[TEXT PROVIDED — start]
He’s losing his easiest mark for the 2020 general election: The Bernie Sanders campaign isn’t only toast, it’s burnt toast.

Super Tuesday was a disaster for Bernie. Were the Bernie Bros toking up while playing video games? Whatever the case, they didn’t show up to vote, not enough of them anyway. Maybe, they didn’t intend to. Not their thing.
Only in California did Bernie save his honor (a bit), but there’s good reason to believe he only staved off the Biden wave there because of early voting. 
The future primaries don’t look any better. Actually, they’re worse.
Sanders is next staring at delegate-rich Florida, where he’s alienated practically every Latino voter in a Latino state with his admiring comments about Fidel Castro. (I thought Bernie didn’t like billionaires.) Pennsylvania, New York, and other East Coast states don’t look much better. Only in Washington state does he have good prospects, and that’s far from enough.
[TEXT PROVIDED — finish]
QUESTIONS TO ANSWER:
- A) Answer these questions from the piece above on the Sanders campaign:
(i) Which voting day does it call a disaster for Bernie?
(ii) In which state did he save his honor a bit?
(iii) Which state does it say gives him good prospects?
- B) Please continue the piece on the Sanders campaign above from its final sentence.
[EXTRACTED RECORDS — start]
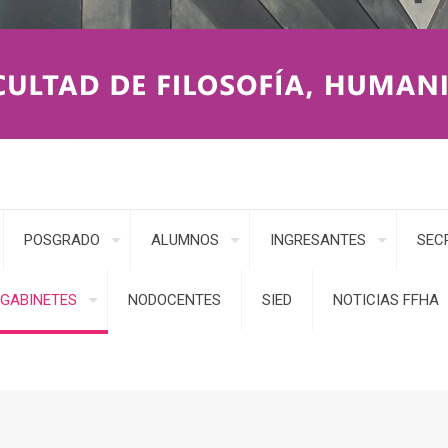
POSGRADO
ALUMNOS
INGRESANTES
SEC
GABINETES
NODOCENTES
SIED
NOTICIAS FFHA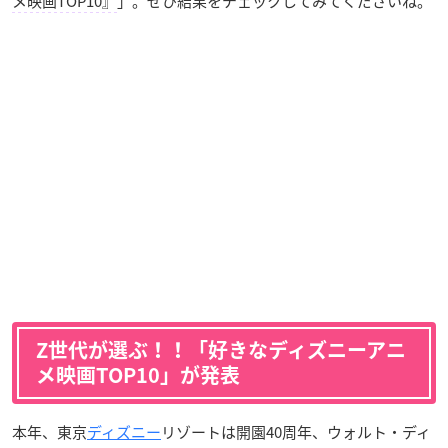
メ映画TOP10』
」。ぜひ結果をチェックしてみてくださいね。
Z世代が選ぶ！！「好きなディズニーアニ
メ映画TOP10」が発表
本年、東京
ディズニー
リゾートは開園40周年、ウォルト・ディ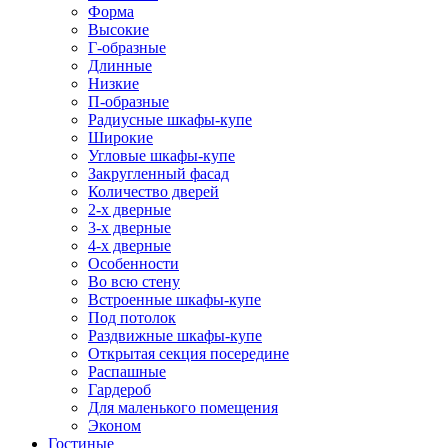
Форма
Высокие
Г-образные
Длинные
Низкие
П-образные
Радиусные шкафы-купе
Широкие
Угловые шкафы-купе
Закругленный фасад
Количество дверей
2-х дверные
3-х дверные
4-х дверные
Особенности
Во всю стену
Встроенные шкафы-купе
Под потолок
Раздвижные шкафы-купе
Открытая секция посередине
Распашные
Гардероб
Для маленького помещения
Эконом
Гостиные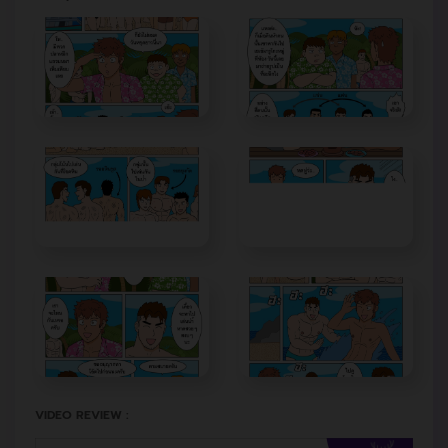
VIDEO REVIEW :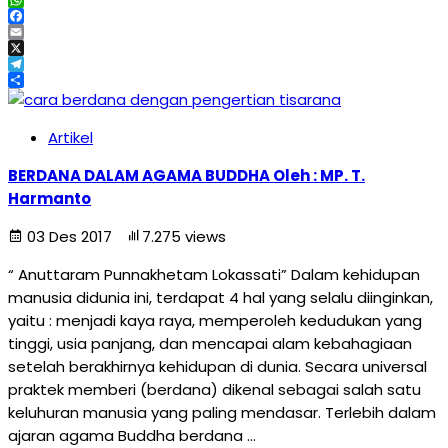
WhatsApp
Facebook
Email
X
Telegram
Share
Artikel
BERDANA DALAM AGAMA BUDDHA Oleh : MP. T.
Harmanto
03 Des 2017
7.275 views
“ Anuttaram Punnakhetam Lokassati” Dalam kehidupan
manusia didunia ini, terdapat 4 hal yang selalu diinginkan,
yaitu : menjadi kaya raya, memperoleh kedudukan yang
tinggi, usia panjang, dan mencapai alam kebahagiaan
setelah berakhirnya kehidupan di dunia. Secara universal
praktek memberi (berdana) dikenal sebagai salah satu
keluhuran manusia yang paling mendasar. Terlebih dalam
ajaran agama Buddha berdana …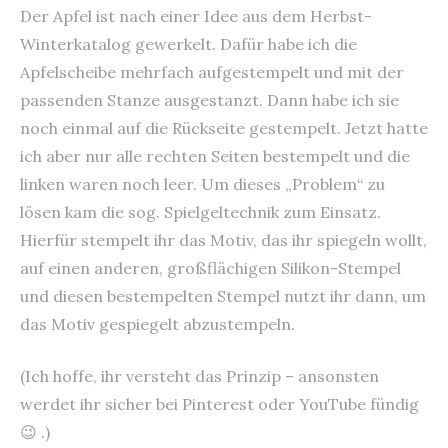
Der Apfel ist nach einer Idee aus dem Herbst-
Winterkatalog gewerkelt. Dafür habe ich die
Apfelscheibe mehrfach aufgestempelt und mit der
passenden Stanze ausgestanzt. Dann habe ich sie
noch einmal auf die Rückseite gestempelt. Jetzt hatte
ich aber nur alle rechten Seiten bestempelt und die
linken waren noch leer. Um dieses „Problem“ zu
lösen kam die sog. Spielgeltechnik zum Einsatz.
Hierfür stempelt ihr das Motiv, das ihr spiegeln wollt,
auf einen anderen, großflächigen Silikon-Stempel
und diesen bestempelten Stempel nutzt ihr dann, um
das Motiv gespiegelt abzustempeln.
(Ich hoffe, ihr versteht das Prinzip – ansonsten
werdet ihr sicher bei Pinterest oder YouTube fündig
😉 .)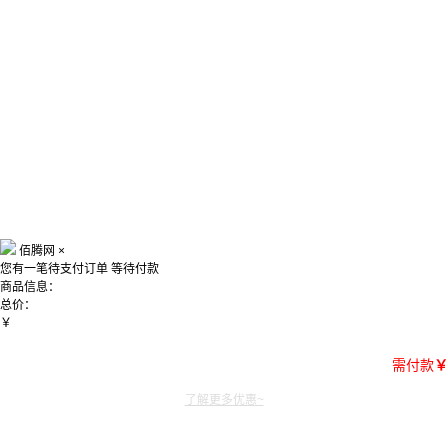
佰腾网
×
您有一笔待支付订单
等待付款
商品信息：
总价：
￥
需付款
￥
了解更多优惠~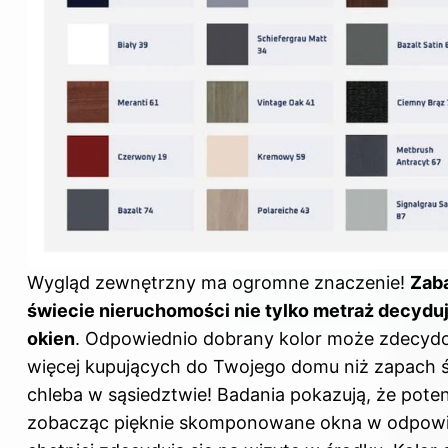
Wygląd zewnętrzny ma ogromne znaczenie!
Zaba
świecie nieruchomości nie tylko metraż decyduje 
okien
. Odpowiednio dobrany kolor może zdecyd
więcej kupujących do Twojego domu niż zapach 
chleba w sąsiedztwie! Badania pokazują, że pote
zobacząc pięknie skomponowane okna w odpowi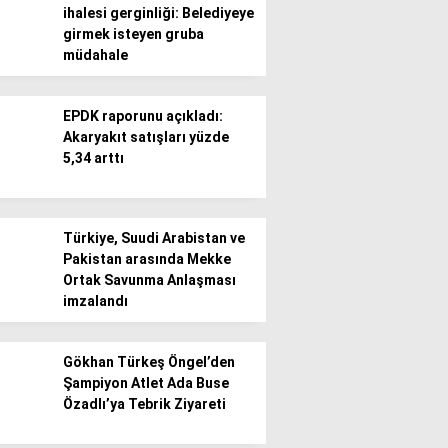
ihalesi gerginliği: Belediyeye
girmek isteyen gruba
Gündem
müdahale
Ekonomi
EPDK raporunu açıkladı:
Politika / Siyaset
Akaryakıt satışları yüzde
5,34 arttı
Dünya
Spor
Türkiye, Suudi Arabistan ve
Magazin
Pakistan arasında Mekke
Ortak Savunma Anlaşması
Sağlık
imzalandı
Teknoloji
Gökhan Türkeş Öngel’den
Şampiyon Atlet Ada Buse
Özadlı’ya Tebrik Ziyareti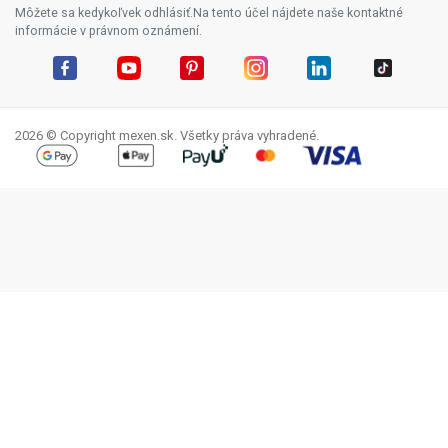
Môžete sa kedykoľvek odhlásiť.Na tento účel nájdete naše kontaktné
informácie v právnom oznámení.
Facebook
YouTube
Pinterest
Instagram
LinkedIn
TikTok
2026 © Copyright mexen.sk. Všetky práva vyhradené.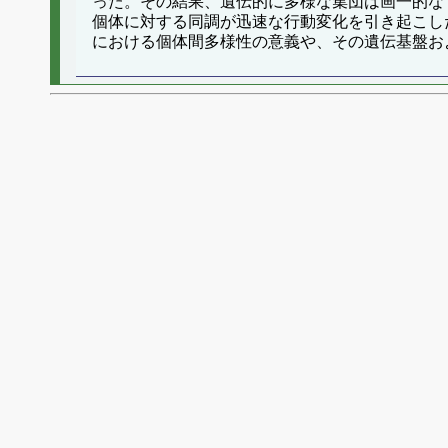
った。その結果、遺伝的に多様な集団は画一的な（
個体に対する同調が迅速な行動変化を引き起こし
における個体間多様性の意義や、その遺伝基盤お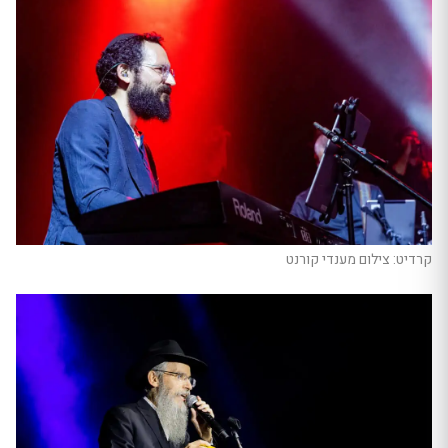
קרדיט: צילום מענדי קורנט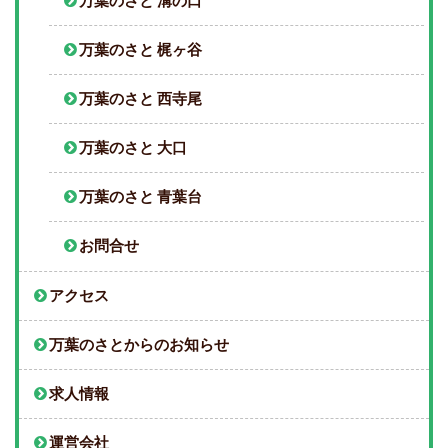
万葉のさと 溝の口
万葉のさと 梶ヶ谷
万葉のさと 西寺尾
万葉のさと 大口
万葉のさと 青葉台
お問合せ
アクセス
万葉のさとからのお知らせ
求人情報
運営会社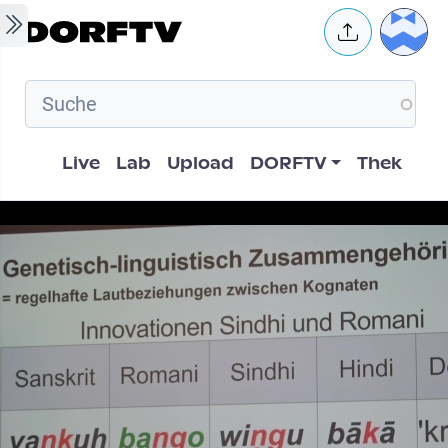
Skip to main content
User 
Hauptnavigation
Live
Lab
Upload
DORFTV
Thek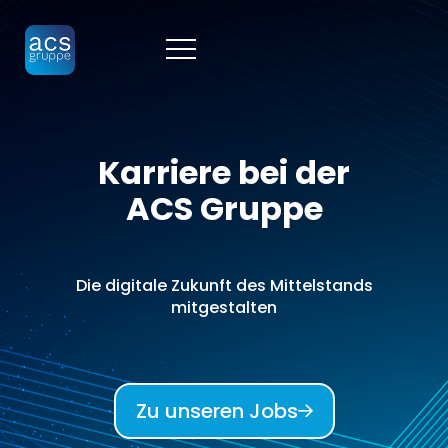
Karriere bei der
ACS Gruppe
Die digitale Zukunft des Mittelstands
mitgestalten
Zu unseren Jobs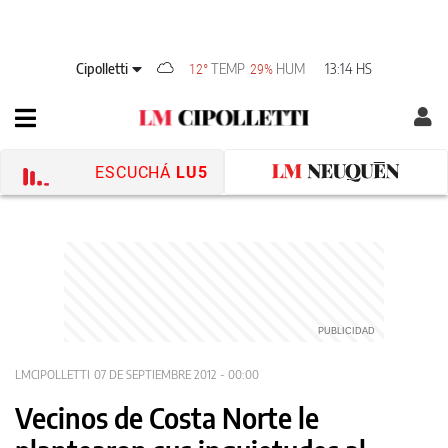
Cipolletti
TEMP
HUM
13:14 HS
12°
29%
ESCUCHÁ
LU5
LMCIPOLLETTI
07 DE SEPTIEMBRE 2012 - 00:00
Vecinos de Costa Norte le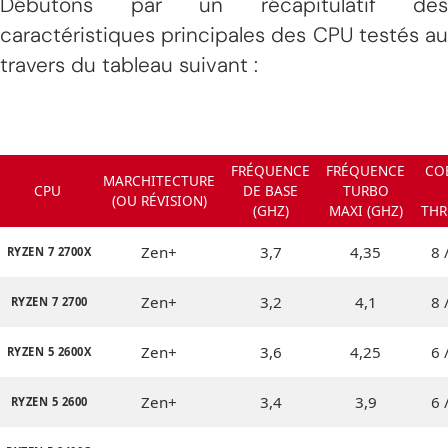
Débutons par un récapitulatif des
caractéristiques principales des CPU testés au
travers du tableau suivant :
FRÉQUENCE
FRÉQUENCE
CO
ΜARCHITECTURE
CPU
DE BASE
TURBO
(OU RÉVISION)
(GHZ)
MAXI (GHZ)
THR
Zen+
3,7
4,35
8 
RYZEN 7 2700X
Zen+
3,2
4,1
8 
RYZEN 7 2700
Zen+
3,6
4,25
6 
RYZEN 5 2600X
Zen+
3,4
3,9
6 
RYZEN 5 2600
[EXTRACTED RECORDS — finish]
RESPONSES BY TASK:
- A)
(i) Super Tuesday
(ii) California
(iii) Washington state

- B)
Joe Biden is riding high for the moment. The stock market cheered his victory—or, more accurately, Sanders’s loss—with a quadruple-digit gain. (Amid the coronavirus, how much the prospect of a Sanders presidency was accounting for the recent precipitous market drawdown is hard to say. But it obviously had its effect as well.)
What Sanders has been attempting for eight years now is essentially a hostile takeover (by a registered independent) of the Democratic Party, turning it into a Socialist Party, with or without an upper-case “s.”